## TEXT:
════════════════════
Being a critic is a somewhat tenuous position. Day in and day out, I’m forced to find objective value in something that’s entirely subjective. And even though this seems impossibly trivial, people make these same judgments every time a new song hits the airwaves.
Deciding whether or not a song/album is good/bad has a significantly more important effect on the art world than you probably believe. What if Alan Lomax or W.C. Handy thought that the blues was a waste of time and nothing more than pointless noise? What if these songs – and moreover the genre as a whole, which traditionally is seen as the first real American music – were entirely overlooked? I’m not trying to imply that every time you think the new Ludacris song sucks it’s a monumental decision, but essentially, these daily value judgments are undeniably important and have some bearing. As such, critics hold a special place in popular culture.
════════════════════
## DATASET CONTENT:

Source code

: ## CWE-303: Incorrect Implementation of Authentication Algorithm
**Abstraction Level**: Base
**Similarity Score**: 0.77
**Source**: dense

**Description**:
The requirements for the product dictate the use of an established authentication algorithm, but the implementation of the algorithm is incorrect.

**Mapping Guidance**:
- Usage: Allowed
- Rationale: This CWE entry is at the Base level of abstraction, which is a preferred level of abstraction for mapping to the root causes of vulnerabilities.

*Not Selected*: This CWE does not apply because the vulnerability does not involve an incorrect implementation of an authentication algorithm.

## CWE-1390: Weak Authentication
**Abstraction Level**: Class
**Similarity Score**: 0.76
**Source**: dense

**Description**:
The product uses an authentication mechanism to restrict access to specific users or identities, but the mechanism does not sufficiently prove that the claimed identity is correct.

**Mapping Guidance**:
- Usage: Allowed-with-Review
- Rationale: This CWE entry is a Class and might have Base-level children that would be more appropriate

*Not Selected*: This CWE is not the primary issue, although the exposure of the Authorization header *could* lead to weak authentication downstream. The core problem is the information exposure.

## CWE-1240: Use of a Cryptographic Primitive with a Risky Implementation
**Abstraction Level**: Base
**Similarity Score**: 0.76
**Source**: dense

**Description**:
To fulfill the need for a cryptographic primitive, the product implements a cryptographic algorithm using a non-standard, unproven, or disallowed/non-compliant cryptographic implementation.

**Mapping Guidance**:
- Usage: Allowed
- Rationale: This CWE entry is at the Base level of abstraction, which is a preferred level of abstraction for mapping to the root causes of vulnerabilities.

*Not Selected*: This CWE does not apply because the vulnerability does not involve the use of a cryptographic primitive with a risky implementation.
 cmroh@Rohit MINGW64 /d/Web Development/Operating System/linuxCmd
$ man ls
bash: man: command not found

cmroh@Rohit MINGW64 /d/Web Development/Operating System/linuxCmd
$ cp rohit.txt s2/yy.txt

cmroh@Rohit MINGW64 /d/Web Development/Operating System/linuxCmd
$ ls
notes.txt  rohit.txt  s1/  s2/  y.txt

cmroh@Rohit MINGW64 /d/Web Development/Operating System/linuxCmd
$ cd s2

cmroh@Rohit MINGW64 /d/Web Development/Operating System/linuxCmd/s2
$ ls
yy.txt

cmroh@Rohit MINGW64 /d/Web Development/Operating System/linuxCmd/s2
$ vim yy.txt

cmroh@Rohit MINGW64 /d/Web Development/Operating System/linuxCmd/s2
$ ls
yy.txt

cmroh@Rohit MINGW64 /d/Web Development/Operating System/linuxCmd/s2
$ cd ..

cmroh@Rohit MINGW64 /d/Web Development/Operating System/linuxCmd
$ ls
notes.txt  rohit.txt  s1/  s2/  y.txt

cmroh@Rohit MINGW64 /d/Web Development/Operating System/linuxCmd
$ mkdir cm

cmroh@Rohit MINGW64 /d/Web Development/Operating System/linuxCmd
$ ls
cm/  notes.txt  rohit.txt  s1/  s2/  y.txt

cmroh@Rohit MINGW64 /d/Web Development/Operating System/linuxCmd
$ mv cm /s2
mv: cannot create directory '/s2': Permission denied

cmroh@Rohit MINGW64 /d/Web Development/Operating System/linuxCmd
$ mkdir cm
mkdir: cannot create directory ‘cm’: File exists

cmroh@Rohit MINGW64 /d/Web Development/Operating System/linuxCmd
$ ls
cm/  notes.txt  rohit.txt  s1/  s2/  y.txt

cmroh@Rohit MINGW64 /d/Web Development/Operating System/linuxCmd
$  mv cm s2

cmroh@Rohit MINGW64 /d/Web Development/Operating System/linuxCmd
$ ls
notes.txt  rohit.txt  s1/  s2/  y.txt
════════════════════
## TASK PROMPT:
Please pull out the passage on being a critic and reproduce all of it word for word.

## RESPONSE:
Being a critic is a somewhat tenuous position. Day in and day out, I’m forced to find objective value in something that’s entirely subjective. And even though this seems impossibly trivial, people make these same judgments every time a new song hits the airwaves.
Deciding whether or not a song/album is good/bad has a significantly more important effect on the art world than you probably believe. What if Alan Lomax or W.C. Handy thought that the blues was a waste of time and nothing more than pointless noise? What if these songs – and moreover the genre as a whole, which traditionally is seen as the first real American music – were entirely overlooked? I’m not trying to imply that every time you think the new Ludacris song sucks it’s a monumental decision, but essentially, these daily value judgments are undeniably important and have some bearing. As such, critics hold a special place in popular culture.